Revascularization for acute coronary syndrome has a mortality benefit. Revascularization for stable ischaemic heart disease does not appear to have benefits over medical therapy alone. In those with disease in more than one artery coronary artery bypass grafts appear better than percutaneous coronary interventions.
CAD as of 2010 was the leading cause of death globally resulting in over 7 million deaths. This is up from 5.2 million deaths in 1990. It may affect individuals at any age but becomes dramatically more common at progressively older ages, with approximately a tripling with each decade of life. Males are affected more often than females.
Coronary heart disease (CHD) is the leading cause of death for both men and women and accounts for approximately 600,000 deaths in the United States every year. According to present trends in the United States, half of healthy 40-year-old males will develop CAD in the future, and one in three healthy 40-year-old women.
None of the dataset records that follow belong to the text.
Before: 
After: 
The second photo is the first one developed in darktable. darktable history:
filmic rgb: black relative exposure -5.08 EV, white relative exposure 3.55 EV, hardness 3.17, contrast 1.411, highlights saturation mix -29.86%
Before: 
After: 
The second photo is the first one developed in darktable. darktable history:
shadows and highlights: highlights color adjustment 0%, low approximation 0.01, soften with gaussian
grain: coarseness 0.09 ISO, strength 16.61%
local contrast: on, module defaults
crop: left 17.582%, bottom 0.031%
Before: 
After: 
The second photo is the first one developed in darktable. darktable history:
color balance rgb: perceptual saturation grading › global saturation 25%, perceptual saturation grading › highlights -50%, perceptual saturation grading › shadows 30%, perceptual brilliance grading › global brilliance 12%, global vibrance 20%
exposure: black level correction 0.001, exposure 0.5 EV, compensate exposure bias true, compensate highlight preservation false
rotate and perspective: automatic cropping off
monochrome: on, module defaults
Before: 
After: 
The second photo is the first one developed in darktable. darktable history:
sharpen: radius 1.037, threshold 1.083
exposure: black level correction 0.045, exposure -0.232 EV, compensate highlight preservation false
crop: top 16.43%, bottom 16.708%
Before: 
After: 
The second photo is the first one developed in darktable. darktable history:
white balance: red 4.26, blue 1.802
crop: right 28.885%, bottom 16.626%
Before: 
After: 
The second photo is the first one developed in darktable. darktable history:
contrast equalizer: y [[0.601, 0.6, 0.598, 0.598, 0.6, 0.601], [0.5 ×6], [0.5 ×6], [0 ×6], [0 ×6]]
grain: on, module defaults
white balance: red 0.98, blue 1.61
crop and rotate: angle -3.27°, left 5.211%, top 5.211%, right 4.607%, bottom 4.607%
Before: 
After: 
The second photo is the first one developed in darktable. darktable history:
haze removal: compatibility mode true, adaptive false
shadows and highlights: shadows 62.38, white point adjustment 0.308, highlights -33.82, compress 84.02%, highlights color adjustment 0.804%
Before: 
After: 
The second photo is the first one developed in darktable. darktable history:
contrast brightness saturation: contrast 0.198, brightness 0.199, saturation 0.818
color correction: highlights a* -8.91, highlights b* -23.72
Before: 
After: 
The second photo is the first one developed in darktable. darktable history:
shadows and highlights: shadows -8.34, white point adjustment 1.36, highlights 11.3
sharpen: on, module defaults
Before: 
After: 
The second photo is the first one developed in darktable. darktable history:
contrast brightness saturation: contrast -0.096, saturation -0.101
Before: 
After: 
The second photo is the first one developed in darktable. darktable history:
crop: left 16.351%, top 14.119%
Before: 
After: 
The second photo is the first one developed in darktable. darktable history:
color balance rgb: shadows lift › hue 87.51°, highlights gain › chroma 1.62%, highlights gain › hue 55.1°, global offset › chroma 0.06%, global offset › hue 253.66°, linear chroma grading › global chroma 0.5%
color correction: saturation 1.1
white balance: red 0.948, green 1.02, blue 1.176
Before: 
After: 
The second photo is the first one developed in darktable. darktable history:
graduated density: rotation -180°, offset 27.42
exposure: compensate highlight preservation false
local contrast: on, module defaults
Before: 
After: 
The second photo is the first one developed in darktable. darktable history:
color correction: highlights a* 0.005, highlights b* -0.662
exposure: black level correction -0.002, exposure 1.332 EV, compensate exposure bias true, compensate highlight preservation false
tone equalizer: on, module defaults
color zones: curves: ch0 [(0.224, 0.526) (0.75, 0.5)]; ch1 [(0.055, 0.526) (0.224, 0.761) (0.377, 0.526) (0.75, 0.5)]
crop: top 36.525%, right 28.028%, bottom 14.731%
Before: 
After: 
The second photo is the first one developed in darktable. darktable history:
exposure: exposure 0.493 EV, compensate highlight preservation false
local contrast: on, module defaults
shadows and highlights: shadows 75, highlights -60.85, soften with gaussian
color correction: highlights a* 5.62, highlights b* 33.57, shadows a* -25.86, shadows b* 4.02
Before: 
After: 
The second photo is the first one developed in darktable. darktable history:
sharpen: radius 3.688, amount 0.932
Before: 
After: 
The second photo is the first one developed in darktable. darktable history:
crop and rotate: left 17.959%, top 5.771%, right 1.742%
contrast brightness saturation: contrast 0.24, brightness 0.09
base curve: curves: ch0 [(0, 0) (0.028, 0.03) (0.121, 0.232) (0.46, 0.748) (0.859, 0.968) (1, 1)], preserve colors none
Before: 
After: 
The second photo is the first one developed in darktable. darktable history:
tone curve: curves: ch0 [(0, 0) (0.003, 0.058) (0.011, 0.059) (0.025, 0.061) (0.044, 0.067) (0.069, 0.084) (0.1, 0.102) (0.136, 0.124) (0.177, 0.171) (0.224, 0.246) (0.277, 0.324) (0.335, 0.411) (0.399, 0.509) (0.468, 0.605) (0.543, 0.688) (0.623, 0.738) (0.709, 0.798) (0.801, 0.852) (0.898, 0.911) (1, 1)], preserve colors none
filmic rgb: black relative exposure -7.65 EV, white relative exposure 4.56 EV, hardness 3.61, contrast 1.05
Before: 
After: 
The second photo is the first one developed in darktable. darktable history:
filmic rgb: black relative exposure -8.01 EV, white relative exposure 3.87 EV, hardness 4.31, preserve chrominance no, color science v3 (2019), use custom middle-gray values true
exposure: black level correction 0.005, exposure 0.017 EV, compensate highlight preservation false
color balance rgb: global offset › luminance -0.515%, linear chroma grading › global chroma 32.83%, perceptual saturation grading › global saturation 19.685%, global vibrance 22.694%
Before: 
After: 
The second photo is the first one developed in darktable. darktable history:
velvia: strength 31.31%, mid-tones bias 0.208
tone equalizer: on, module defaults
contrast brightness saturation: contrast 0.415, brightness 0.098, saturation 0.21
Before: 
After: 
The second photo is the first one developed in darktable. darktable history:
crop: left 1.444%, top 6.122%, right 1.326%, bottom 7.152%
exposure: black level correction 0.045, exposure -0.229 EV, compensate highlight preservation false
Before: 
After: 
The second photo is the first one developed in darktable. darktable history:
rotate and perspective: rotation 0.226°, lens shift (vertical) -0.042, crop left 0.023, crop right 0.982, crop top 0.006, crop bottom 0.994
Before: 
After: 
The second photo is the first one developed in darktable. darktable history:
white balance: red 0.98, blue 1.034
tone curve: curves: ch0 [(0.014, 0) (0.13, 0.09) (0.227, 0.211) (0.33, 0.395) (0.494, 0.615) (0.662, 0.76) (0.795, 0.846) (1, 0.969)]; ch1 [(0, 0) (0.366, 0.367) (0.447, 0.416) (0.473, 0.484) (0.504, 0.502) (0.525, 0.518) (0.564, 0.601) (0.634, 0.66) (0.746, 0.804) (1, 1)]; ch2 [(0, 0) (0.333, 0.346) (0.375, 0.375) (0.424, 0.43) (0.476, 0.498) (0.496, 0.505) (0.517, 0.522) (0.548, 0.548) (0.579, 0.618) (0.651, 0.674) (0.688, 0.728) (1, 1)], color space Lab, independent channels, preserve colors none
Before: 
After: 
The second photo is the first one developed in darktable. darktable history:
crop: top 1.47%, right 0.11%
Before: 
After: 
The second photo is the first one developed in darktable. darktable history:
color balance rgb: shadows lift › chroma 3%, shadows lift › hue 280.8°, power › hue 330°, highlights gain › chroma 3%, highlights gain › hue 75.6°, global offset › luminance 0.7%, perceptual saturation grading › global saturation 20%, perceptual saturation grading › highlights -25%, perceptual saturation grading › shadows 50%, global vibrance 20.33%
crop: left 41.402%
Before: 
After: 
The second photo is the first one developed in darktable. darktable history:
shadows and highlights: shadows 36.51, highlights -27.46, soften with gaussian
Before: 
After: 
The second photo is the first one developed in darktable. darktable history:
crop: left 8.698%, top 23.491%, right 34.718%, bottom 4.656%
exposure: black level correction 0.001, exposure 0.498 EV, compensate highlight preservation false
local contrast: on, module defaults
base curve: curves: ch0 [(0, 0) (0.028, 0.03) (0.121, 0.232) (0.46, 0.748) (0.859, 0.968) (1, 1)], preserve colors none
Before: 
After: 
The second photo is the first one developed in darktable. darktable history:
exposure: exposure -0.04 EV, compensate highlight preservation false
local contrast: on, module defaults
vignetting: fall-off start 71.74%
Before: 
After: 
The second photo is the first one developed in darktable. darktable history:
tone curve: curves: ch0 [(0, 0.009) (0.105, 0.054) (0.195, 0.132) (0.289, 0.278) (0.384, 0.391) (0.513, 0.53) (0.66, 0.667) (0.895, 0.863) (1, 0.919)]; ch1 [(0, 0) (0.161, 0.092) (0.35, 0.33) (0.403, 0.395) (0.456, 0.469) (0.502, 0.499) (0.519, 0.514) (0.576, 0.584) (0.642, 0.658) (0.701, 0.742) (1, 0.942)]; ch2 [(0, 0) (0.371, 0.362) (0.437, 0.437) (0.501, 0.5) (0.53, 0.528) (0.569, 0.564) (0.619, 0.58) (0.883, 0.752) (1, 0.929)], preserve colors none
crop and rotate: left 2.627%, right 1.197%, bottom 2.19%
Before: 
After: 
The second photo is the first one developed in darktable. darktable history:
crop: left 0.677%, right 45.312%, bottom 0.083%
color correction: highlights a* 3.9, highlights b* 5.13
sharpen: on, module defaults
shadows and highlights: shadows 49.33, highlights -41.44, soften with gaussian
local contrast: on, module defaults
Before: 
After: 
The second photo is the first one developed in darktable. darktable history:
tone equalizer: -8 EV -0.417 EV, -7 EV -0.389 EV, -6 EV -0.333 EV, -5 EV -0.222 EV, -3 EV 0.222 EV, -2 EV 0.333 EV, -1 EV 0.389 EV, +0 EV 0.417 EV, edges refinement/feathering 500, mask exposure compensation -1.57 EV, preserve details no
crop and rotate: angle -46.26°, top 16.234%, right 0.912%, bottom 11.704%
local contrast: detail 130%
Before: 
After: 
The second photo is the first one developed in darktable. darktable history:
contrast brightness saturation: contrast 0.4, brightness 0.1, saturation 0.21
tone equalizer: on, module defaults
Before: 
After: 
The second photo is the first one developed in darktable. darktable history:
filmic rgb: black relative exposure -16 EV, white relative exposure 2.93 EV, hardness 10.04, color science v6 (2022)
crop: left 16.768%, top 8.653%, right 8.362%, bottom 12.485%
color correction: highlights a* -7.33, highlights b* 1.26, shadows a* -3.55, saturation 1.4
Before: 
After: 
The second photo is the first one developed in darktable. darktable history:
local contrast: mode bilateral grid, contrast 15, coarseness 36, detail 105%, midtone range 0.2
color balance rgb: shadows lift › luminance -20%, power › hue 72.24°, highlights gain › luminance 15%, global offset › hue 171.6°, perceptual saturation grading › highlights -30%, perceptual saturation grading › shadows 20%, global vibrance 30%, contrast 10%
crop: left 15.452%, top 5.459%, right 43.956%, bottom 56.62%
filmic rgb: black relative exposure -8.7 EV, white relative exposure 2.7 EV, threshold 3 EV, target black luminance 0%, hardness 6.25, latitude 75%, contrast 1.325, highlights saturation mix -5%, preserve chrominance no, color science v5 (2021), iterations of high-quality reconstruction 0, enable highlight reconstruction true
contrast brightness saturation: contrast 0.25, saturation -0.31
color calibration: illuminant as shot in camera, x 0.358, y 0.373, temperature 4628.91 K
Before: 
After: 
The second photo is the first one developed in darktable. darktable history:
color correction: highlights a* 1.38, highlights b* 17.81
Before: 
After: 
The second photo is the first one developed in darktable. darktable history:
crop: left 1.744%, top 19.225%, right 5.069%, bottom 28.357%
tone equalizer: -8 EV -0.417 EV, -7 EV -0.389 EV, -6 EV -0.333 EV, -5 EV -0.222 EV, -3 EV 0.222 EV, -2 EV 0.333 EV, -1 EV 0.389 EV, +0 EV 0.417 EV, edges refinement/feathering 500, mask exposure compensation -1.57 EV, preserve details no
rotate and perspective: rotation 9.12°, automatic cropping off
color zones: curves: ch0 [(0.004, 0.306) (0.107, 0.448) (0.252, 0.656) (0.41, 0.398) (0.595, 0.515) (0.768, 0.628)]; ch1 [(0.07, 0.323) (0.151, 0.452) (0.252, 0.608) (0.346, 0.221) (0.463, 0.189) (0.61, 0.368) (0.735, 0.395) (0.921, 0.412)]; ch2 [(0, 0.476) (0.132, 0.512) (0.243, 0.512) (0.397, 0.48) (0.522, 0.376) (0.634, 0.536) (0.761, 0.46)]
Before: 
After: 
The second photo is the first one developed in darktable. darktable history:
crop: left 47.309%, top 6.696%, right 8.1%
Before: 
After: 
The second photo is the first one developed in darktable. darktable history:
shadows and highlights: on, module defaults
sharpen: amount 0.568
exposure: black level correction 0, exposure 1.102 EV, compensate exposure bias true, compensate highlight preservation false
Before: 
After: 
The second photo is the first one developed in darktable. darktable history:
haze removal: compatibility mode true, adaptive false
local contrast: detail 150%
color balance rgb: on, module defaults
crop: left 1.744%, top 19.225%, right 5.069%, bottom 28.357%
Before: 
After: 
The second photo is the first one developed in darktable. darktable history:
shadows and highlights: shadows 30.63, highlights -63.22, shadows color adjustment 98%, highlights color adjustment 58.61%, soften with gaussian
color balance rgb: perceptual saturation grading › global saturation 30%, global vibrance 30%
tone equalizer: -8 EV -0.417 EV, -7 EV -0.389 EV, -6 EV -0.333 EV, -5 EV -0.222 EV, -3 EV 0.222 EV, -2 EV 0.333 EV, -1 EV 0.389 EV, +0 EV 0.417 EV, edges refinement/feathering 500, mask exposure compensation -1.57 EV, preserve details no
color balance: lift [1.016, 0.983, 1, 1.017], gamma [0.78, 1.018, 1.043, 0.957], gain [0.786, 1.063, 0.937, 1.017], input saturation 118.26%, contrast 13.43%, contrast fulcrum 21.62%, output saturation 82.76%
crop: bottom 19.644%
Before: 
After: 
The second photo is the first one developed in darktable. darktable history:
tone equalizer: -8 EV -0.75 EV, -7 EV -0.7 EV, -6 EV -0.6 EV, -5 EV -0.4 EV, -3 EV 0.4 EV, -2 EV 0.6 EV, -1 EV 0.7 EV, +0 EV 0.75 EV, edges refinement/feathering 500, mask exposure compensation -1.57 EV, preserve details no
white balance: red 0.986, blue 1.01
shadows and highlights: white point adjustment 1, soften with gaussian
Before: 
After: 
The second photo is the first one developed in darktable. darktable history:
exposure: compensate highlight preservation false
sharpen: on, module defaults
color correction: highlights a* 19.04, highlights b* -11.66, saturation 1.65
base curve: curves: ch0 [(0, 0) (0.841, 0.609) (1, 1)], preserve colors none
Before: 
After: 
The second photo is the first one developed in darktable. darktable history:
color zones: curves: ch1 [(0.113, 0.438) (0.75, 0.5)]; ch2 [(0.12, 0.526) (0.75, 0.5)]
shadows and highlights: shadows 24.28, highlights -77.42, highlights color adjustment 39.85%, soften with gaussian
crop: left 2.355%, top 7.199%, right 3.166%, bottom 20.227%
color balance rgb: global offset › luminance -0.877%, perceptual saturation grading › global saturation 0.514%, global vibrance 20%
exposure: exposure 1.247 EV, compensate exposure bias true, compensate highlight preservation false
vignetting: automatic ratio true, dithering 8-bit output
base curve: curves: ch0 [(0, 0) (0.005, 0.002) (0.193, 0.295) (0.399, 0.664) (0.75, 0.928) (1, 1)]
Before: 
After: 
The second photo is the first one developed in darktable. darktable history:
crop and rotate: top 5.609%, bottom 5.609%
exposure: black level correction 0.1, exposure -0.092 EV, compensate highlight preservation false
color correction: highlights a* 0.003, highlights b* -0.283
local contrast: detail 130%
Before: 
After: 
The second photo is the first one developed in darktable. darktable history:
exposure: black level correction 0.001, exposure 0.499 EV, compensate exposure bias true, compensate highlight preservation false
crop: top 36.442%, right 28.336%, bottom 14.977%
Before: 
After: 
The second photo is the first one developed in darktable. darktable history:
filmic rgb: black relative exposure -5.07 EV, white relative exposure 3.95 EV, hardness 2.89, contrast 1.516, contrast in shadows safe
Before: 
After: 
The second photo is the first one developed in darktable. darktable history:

It is the most common reason for death of men and women over 20 years of age in the United States. The Maasai of Africa have almost no heart disease.
A region on Chromosome 17 was confined to families with multiple cases of myocardial infarction.
A more controversial link is that between Chlamydophila pneumoniae infection and atherosclerosis. While this intracellular organism has been demonstrated in atherosclerotic plaques, evidence is inconclusive as to whether it can be considered a causative factor. Treatment with antibiotics in patients with proven atherosclerosis has not demonstrated a decreased risk of heart attacks or other coronary vascular diseases.
Since the 1990s the search for new treatment options for coronary artery disease patients, particularly for so called "no-option" coronary patients, focused on usage of angiogenesis and (adult) stem cell therapies. Numerous clinical trials were performed, either applying protein (angiogenic growth factor) therapies, such as FGF-1 or VEGF, or cell therapies using different kinds of adult stem cell populations. Research is still going on - with first promising results particularly for FGF-1 and utilization of endothelial progenitor cells.